Russia Ready to Join Euro-SWIFT System to Avoid U.S. Sanctions on Iran: Siluanov

Russian Finance Minister Anton Siluanov has expressed Moscow’s readiness to cooperate within some kind of European alternative to the SWIFT banking payment system to process operations among European banks and financial institutions, including oil and other resources payments, he said in an interview with Rossiya-24.

“We are ready to join such offers. That’s why it seems to me that this would be a way-out and response to these restrictions the US is imposing on companies and financial institutions, using dollars for settlements,” Siluanov said.

In August, German Foreign Minister Heiko Maas said that the EU was working on an alternative to SWIFT as part of its efforts to save the Iran nuclear deal. After the U.S. withdrawal from the landmark nuclear agreement in May, Washington threatened to hit European companies doing business with Tehran with secondary sanctions, similar to earlier threats against energy concerns partnering with Russia on the Nord Stream 2 gas pipeline project.

According to a spokesperson for the German finance ministry, the EU special purpose financial vehicle will keep the cash inside the economic bloc and away from U.S.-controlled global money-transfer networks, including SWIFT, while also avoiding the use of any bank afraid of being locked out of doing business with U.S. financial markets.

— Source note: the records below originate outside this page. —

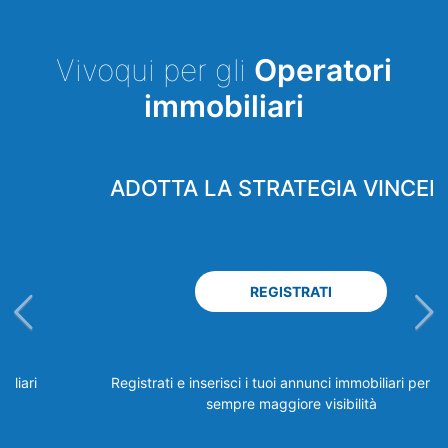
Vivoqui per gli
Operatori
immobiliari
ADOTTA LA STRATEGIA VINCENTE
REGISTRATI
Registrati e inserisci i tuoi annunci immobiliari per avere
sempre maggiore visibilità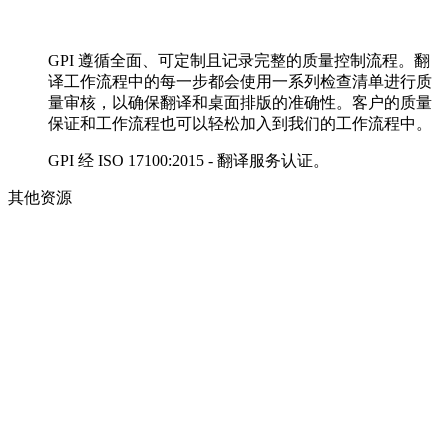
GPI 遵循全面、可定制且记录完整的质量控制流程。翻
译工作流程中的每一步都会使用一系列检查清单进行质
量审核，以确保翻译和桌面排版的准确性。客户的质量
保证和工作流程也可以轻松加入到我们的工作流程中。
GPI 经 ISO 17100:2015 - 翻译服务认证。
其他资源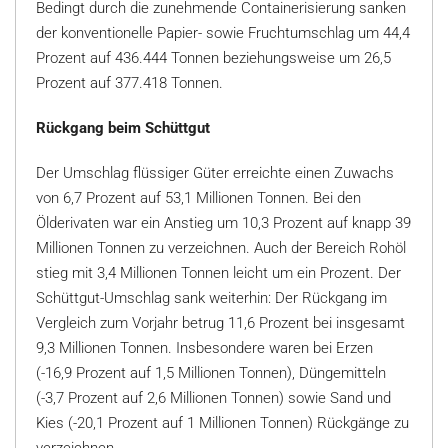
Bedingt durch die zunehmende Containerisierung sanken
der konventionelle Papier- sowie Fruchtumschlag um 44,4
Prozent auf 436.444 Tonnen beziehungsweise um 26,5
Prozent auf 377.418 Tonnen.
Rückgang beim Schüttgut
Der Umschlag flüssiger Güter erreichte einen Zuwachs
von 6,7 Prozent auf 53,1 Millionen Tonnen. Bei den
Ölderivaten war ein Anstieg um 10,3 Prozent auf knapp 39
Millionen Tonnen zu verzeichnen. Auch der Bereich Rohöl
stieg mit 3,4 Millionen Tonnen leicht um ein Prozent. Der
Schüttgut-Umschlag sank weiterhin: Der Rückgang im
Vergleich zum Vorjahr betrug 11,6 Prozent bei insgesamt
9,3 Millionen Tonnen. Insbesondere waren bei Erzen
(-16,9 Prozent auf 1,5 Millionen Tonnen), Düngemitteln
(-3,7 Prozent auf 2,6 Millionen Tonnen) sowie Sand und
Kies (-20,1 Prozent auf 1 Millionen Tonnen) Rückgänge zu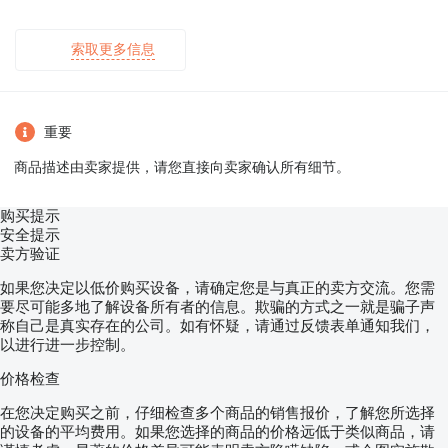
索取更多信息
重要
商品描述由卖家提供，请您直接向卖家确认所有细节。
购买提示
安全提示
卖方验证
如果您决定以低价购买设备，请确定您是与真正的卖方交流。您需
要尽可能多地了解设备所有者的信息。欺骗的方式之一就是骗子声
称自己是真实存在的公司。如有怀疑，请通过反馈表单通知我们，
以进行进一步控制。
价格检查
在您决定购买之前，仔细检查多个商品的销售报价，了解您所选择
的设备的平均费用。如果您选择的商品的价格远低于类似商品，请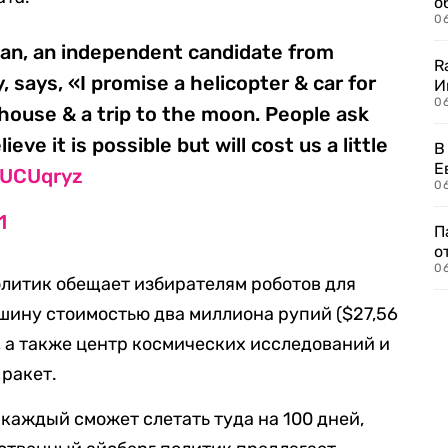
о
06
an, an independent candidate from
R
 says, «I promise a helicopter & car for
И
0
house & a trip to the moon. People ask
elieve it is possible but will cost us a little
В
Е
AUCUqryz
06
1
П
о
06
олитик обещает избирателям роботов для
шину стоимостью два миллиона рупий ($27,56
, а также центр космических исследований и
 ракет.
о каждый сможет слетать туда на 100 дней,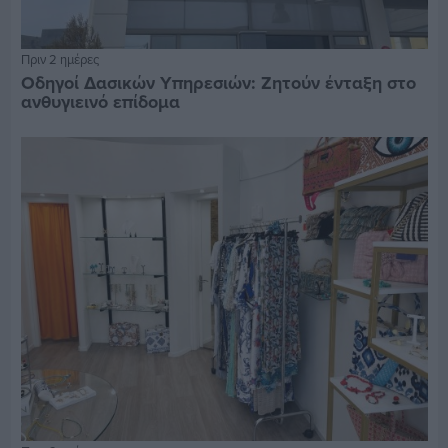
Πριν 2 ημέρες
Οδηγοί Δασικών Υπηρεσιών: Ζητούν ένταξη στο
ανθυγιεινό επίδομα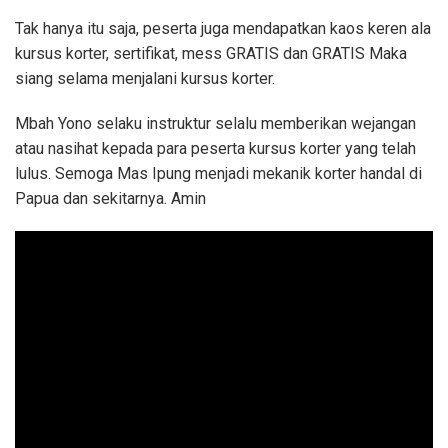
Tak hanya itu saja, peserta juga mendapatkan kaos keren ala
kursus korter, sertifikat, mess GRATIS dan GRATIS Maka
siang selama menjalani kursus korter.
Mbah Yono selaku instruktur selalu memberikan wejangan
atau nasihat kepada para peserta kursus korter yang telah
lulus. Semoga Mas Ipung menjadi mekanik korter handal di
Papua dan sekitarnya. Amin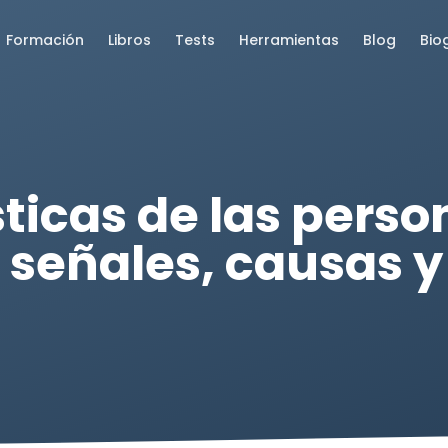
Formación
Libros
Tests
Herramientas
Blog
Bio
ticas de las perso
: señales, causas 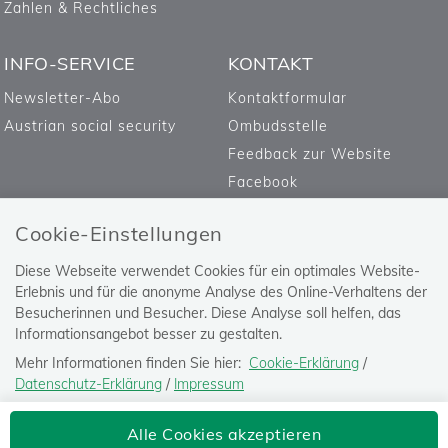
Zahlen & Rechtliches
INFO-SERVICE
KONTAKT
Newsletter-Abo
Kontaktformular
Austrian social security
Ombudsstelle
Feedback zur Website
Facebook
Cookie-Einstellungen
Diese Webseite verwendet Cookies für ein optimales Website-
Erlebnis und für die anonyme Analyse des Online-Verhaltens der
Besucherinnen und Besucher. Diese Analyse soll helfen, das
Informationsangebot besser zu gestalten.
Mehr Informationen finden Sie hier:
Cookie-Erklärung
/
Datenschutz-Erklärung
/
Impressum
Die Einstellung können Sie jederzeit auf der Seite "
Datenschutz-
Versicherungsanstalt öffentlich
Alle Cookies akzeptieren
Erklärung
" ändern.
Bediensteter, Eisenbahnen und Bergbau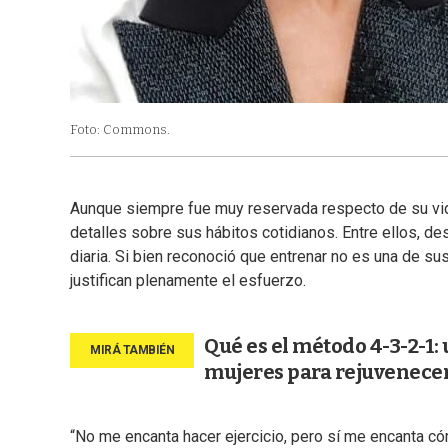
Foto: Commons.
Aunque siempre fue muy reservada respecto de su vi
detalles sobre sus hábitos cotidianos. Entre ellos, de
diaria. Si bien reconoció que entrenar no es una de su
justifican plenamente el esfuerzo.
Qué es el método 4-3-2-1:
mujeres para rejuvenecer
“No me encanta hacer ejercicio, pero sí me encanta có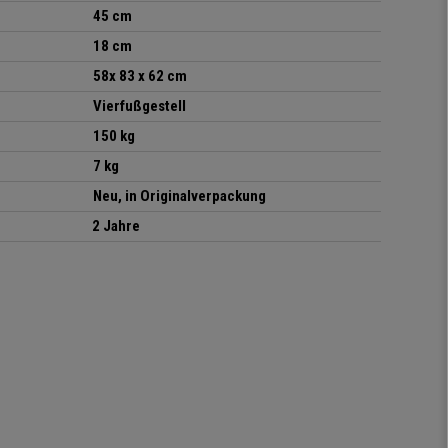
45 cm
18 cm
58x 83 x 62 cm
Vierfußgestell
150 kg
7 kg
Neu, in Originalverpackung
2 Jahre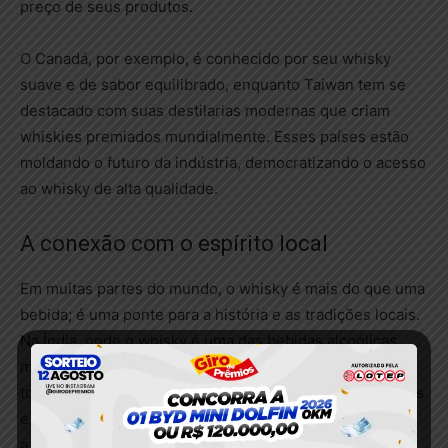
preço de seus produtos.
O Canadá, por exemplo, é conhecido por seu whisky
suave e de sabor equilibrado, enquanto Taiwan tem se
destacado com suas destilarias modernas que criam
whiskies premiados mundialmente. Esses países estão
moldando o futuro da indústria, democratizando o acesso
ao whisky de alta qualidade.
A conexão com o espírito local
Em muitas partes do mundo, o whisky é mais do que uma
bebida; é uma ponte para a história e as tradições locais.
Na Índia, onde o whisky é uma das bebidas alcoólicas
mais consumidas, há um forte senso de comunidade em
torno do consumo de whisky, especialmente em festivais
e celebrações. No Canadá, a produção de whisky reflete
a história do país, com a utilização de grãos locais que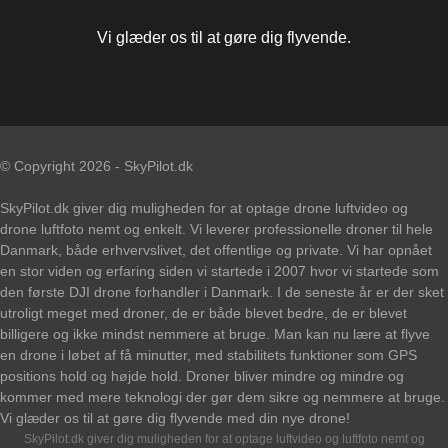
Vi glæder os til at gøre dig flyvende.
© Copyright 2026 - SkyPilot.dk
SkyPilot.dk giver dig muligheden for at optage drone luftvideo og
drone luftfoto nemt og enkelt. Vi leverer professionelle droner til hele
Danmark, både erhvervslivet, det offentlige og private. Vi har opnået
en stor viden og erfaring siden vi startede i 2007 hvor vi startede som
den første DJI drone forhandler i Danmark. I de seneste år er der sket
utroligt meget med droner, de er både blevet bedre, de er blevet
billigere og ikke mindst nemmere at bruge. Man kan nu lære at flyve
en drone i løbet af få minutter, med stabilitets funktioner som GPS
positions hold og højde hold. Droner bliver mindre og mindre og
kommer med mere teknologi der gør dem sikre og nemmere at bruge.
Vi glæder os til at gøre dig flyvende med din nye drone!
SkyPilot.dk giver dig muligheden for at optage luftvideo og luftfoto nemt og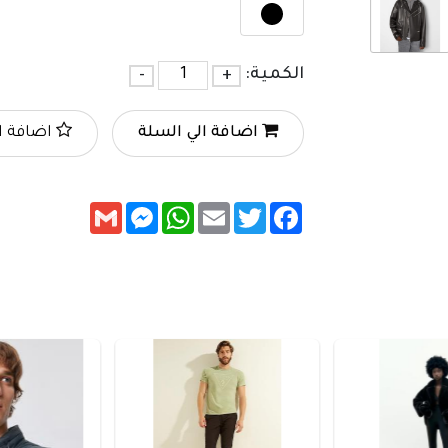
الكمية:
+
-
اضافة الي السلة
اضافة ا
Messenger
Gmail
WhatsApp
Email
Twitter
Facebook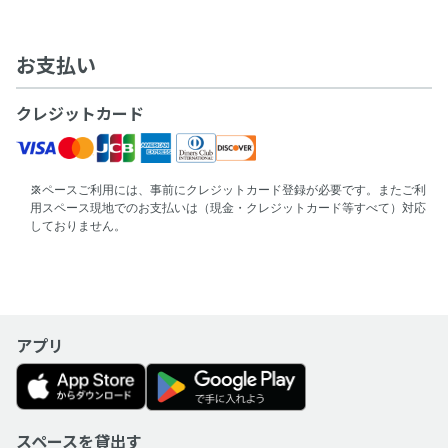
お支払い
クレジットカード
スペースご利用には、事前にクレジットカード登録が必要です。またご利
用スペース現地でのお支払いは（現金・クレジットカード等すべて）対応
しておりません。
アプリ
スペースを貸出す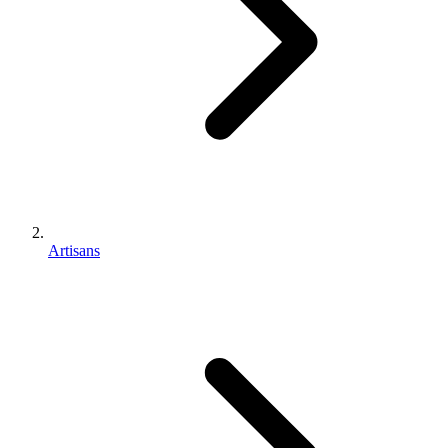
Artisans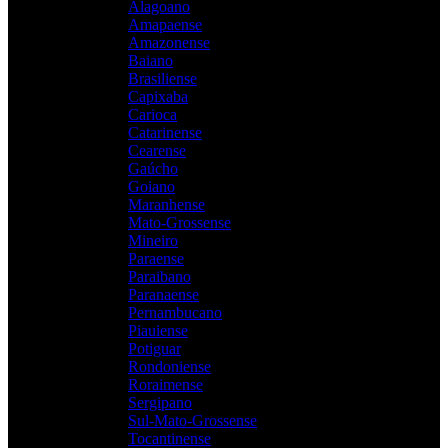
Alagoano
Amapaense
Amazonense
Baiano
Brasiliense
Capixaba
Carioca
Catarinense
Cearense
Gaúcho
Goiano
Maranhense
Mato-Grossense
Mineiro
Paraense
Paraibano
Paranaense
Pernambucano
Piauiense
Potiguar
Rondoniense
Roraimense
Sergipano
Sul-Mato-Grossense
Tocantinense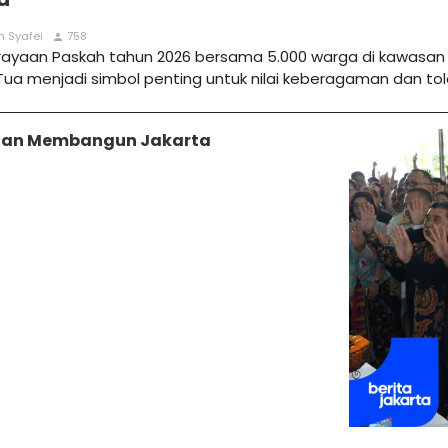
m Syafei
758
person
rayaan Paskah tahun 2026 bersama 5.000 warga di kawasan Ko
 menjadi simbol penting untuk nilai keberagaman dan toler
unan Membangun Jakarta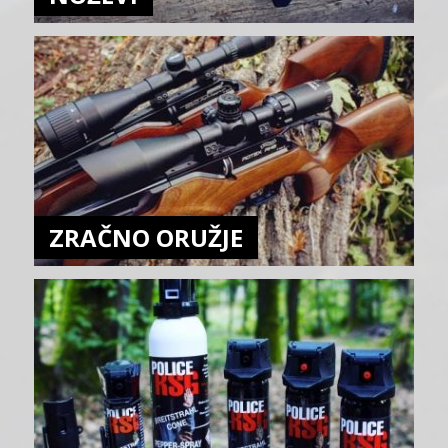
ZRAČNO ORUŽJE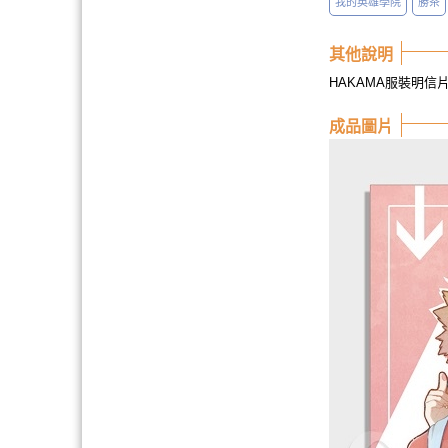
我的英雄學院
勝茶
其他說明
HAKAMA服裝明信片
成品圖片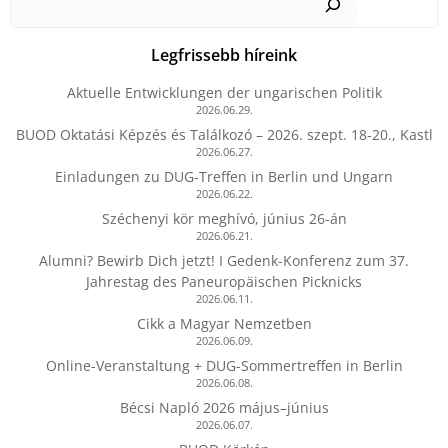
Legfrissebb híreink
Aktuelle Entwicklungen der ungarischen Politik
2026.06.29.
BUOD Oktatási Képzés és Találkozó – 2026. szept. 18-20., Kastl
2026.06.27.
Einladungen zu DUG-Treffen in Berlin und Ungarn
2026.06.22.
Széchenyi kör meghívó, június 26-án
2026.06.21.
Alumni? Bewirb Dich jetzt! I Gedenk-Konferenz zum 37.
Jahrestag des Paneuropäischen Picknicks
2026.06.11.
Cikk a Magyar Nemzetben
2026.06.09.
Online-Veranstaltung + DUG-Sommertreffen in Berlin
2026.06.08.
Bécsi Napló 2026 május–június
2026.06.07.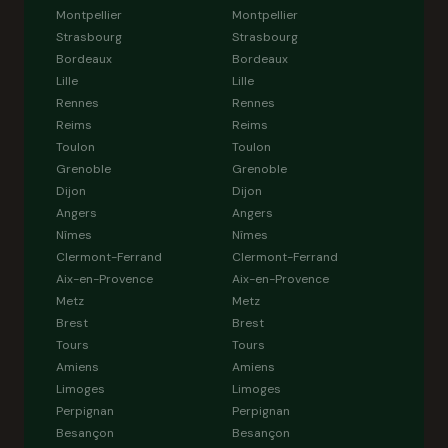
Montpellier
Montpellier
Strasbourg
Strasbourg
Bordeaux
Bordeaux
Lille
Lille
Rennes
Rennes
Reims
Reims
Toulon
Toulon
Grenoble
Grenoble
Dijon
Dijon
Angers
Angers
Nîmes
Nîmes
Clermont-Ferrand
Clermont-Ferrand
Aix-en-Provence
Aix-en-Provence
Metz
Metz
Brest
Brest
Tours
Tours
Amiens
Amiens
Limoges
Limoges
Perpignan
Perpignan
Besançon
Besançon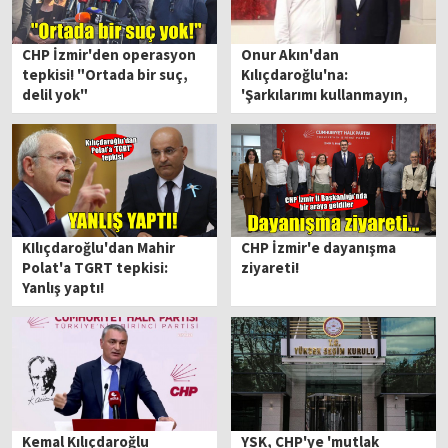
CHP İzmir'den operasyon
Onur Akın'dan
tepkisi! "Ortada bir suç,
Kılıçdaroğlu'na:
delil yok"
'Şarkılarımı kullanmayın,
aksi halde yasal yollara
başvuracağım'
KIlıçdaroğlu'dan Mahir
CHP İzmir'e dayanışma
Polat'a TGRT tepkisi:
ziyareti!
Yanlış yaptı!
Kemal Kılıçdaroğlu
YSK, CHP'ye 'mutlak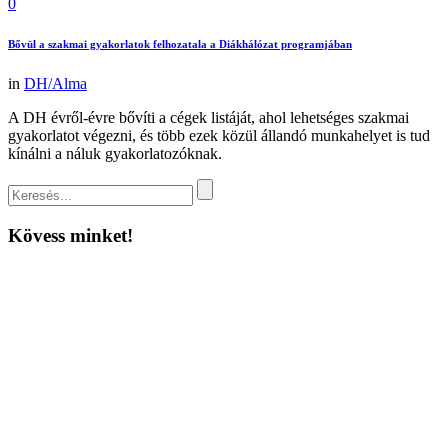
0
Bővül a szakmai gyakorlatok felhozatala a Diákhálózat programjában
in
DH/Alma
A DH évről-évre bővíti a cégek listáját, ahol lehetséges szakmai
gyakorlatot végezni, és több ezek közül állandó munkahelyet is tud
kínálni a náluk gyakorlatozóknak.
Kövess minket!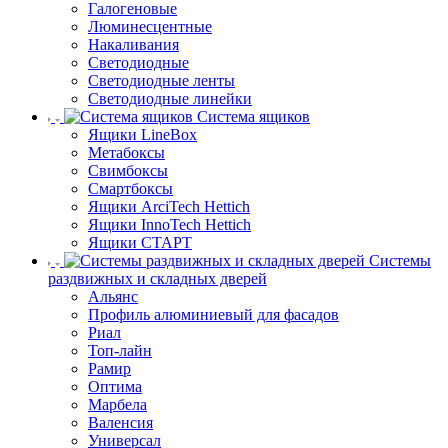
Галогеновые
Люминесцентные
Накаливания
Светодиодные
Светодиодные ленты
Светодиодные линейки
Система ящиков
Ящики LineBox
Метабоксы
Свимбоксы
Смартбоксы
Ящики ArciTech Hettich
Ящики InnoTech Hettich
Ящики СТАРТ
Системы
раздвижных и складных дверей
Альянс
Профиль алюминиевый для фасадов
Риал
Топ-лайн
Рамир
Оптима
Марбела
Валенсия
Универсал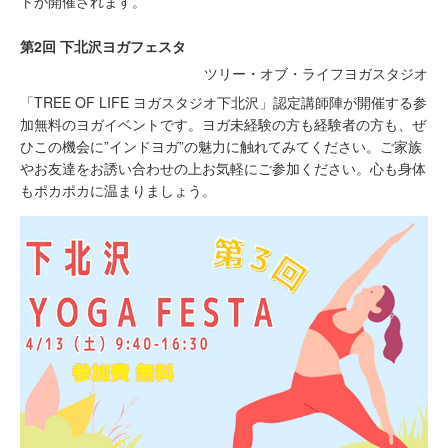
トが開催されます。
第2回 下北沢ヨガフェスタ
ツリー・オブ・ライフヨガスタジオ
「TREE OF LIFE ヨガスタジオ下北沢」認定講師陣が開催する参
加無料のヨガイベントです。ヨガ未経験の方も経験者の方も、ぜ
ひこの機会に”インドヨガ”の魅力に触れてみてください。ご家族
やお友達をお誘い合わせの上お気軽にご参加ください。心も身体
もポカポカに温まりましょう。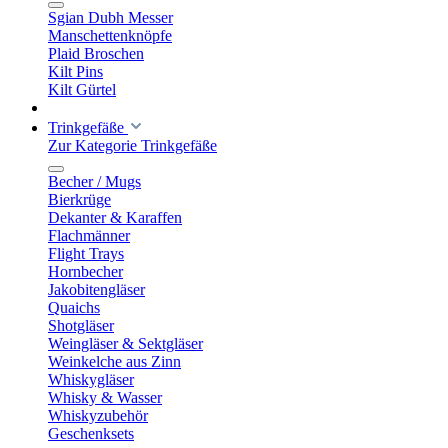
Sgian Dubh Messer
Manschettenknöpfe
Plaid Broschen
Kilt Pins
Kilt Gürtel
Trinkgefäße
Zur Kategorie Trinkgefäße
Becher / Mugs
Bierkrüge
Dekanter & Karaffen
Flachmänner
Flight Trays
Hornbecher
Jakobitengläser
Quaichs
Shotgläser
Weingläser & Sektgläser
Weinkelche aus Zinn
Whiskygläser
Whisky & Wasser
Whiskyzubehör
Geschenksets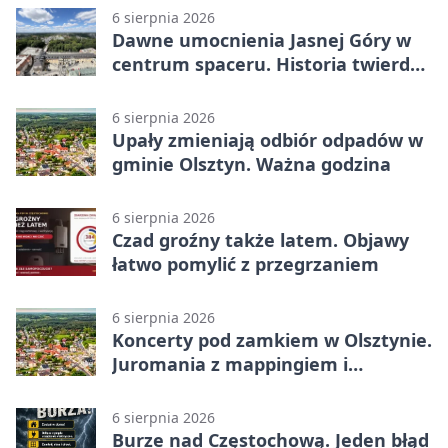
6 sierpnia 2026
Dawne umocnienia Jasnej Góry w
centrum spaceru. Historia twierdzy
z nowej perspektywy
6 sierpnia 2026
Upały zmieniają odbiór odpadów w
gminie Olsztyn. Ważna godzina
6 sierpnia 2026
Czad groźny także latem. Objawy
łatwo pomylić z przegrzaniem
6 sierpnia 2026
Koncerty pod zamkiem w Olsztynie.
Juromania z mappingiem i
efektami
6 sierpnia 2026
Burze nad Częstochową. Jeden błąd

The Brussels-based international interbank payment system SWIFT, created in the 1970s, is now used by nearly 11,000 organizations in more than 200 countries. Criticized for sharing some information with the U.S. government following the 9/11 attacks, the system in 2014 stated that it’s been put under pressure by some countries, insisting on its joining the sanctions against Russia.

In the wake of Western sanctions over the Ukrainian crisis and threats to cut Russia off from the SWIFT in 2014, the Russian Central Bank created its own system, known as the System for the Transfer of Financial Messages, to be activated in the event that Russia’s access to SWIFT is cut off. Earlier this year, a source told Russian media that Russia’s SWIFT alternative would also be upgraded to use blockchain technology by 2019.